Wie die am 1. Januar 2018 in Kraft getretenen neuen gesetzlichen Grundlagen im Hinblick auf die Weiterentwicklung der Armee vorsehen, hat der Bundesrat Ende 2017 zur Aufrechterhaltung der Kompetenzen für das Jahr 2018 einen Einsatz von Angehörigen der Armee für den Schutz ausländischer Vertretungen und für Sicherheitsmassnahmen im Luftverkehr beschlossen. Nach dem neuen Gesetz muss die Armee 2019 ihre Präsenz auf das zur Aufrechterhaltung der Kompetenzen notwendige Minimum beschränken. Der Kanton Bern und die Stadt Zürich können nicht schon ab dem 1. Januar 2019 das fehlende militärische Personal durch ziviles Personal ersetzen. Sie haben deshalb für das Jahr 2019 ein Gesuch für einen subsidiären Armee-Einsatz im Assistenzdienst eingereicht.

Der Bundesrat und die Kommission schlagen nun vor, noch für ein zusätzliches Jahr, vom 1. Januar bis zum 31. Dezember 2019, bis zu 32 Angehörige der Armee für den Schutz ausländischer Vertretungen einzusetzen. Die Anzahl muss im Laufe des Jahres entsprechend den Rekrutierungen in Bern und Zürich reduziert werden.
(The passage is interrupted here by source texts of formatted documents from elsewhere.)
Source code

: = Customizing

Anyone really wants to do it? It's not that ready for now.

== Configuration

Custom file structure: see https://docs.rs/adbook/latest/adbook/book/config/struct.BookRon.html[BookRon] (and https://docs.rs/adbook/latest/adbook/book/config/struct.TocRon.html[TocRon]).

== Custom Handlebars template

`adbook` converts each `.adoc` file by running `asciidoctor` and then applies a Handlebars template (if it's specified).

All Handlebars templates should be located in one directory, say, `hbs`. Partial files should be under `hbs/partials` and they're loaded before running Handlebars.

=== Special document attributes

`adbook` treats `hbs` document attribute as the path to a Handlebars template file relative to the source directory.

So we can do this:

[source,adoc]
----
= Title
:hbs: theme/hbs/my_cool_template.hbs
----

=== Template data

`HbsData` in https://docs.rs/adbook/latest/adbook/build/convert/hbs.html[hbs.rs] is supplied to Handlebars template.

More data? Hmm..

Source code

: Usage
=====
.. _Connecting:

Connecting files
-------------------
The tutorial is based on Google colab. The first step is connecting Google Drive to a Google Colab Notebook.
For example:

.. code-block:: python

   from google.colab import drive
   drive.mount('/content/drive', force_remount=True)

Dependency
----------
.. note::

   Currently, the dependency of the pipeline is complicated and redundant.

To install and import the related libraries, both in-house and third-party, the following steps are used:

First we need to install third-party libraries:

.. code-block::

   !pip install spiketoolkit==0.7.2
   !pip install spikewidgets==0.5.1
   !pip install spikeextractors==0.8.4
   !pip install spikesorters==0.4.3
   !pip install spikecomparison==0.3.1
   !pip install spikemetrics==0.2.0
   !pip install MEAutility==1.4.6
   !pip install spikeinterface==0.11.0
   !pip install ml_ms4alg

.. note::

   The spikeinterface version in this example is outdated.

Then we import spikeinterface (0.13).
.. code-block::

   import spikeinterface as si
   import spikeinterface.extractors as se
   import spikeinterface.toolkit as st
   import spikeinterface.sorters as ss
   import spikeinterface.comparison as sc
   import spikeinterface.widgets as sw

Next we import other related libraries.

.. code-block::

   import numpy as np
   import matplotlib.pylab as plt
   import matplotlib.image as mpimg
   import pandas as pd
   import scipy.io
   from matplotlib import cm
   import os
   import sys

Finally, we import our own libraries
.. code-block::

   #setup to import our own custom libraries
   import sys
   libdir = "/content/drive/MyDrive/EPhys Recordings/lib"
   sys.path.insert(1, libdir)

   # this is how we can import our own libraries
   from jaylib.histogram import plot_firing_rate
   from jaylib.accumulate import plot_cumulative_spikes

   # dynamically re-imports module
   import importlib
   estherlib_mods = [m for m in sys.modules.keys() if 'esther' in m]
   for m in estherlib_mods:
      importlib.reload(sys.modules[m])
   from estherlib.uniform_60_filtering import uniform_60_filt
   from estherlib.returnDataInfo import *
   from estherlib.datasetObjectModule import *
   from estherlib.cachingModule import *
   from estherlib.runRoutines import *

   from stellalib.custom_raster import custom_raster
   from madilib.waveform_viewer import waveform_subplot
Für die Kommission ist diese moderate und zeitlich begrenzte Unterstützung für das Jahr 2019 für den Kanton Bern und die Stadt Zürich nachvollziehbar. Es wurde vorgebracht, dass andere Kantone die nötigen Rekrutierungen vorgenommen hätten. Es wird daher erwartet, dass auch der Kanton Bern und die Stadt Zürich bis Ende 2019 die nötigen Rekrutierungen vornehmen und diese Aufgaben übernehmen werden.

Die Kommission beantragt Ihnen einstimmig, diesem Bundesbeschluss zuzustimmen.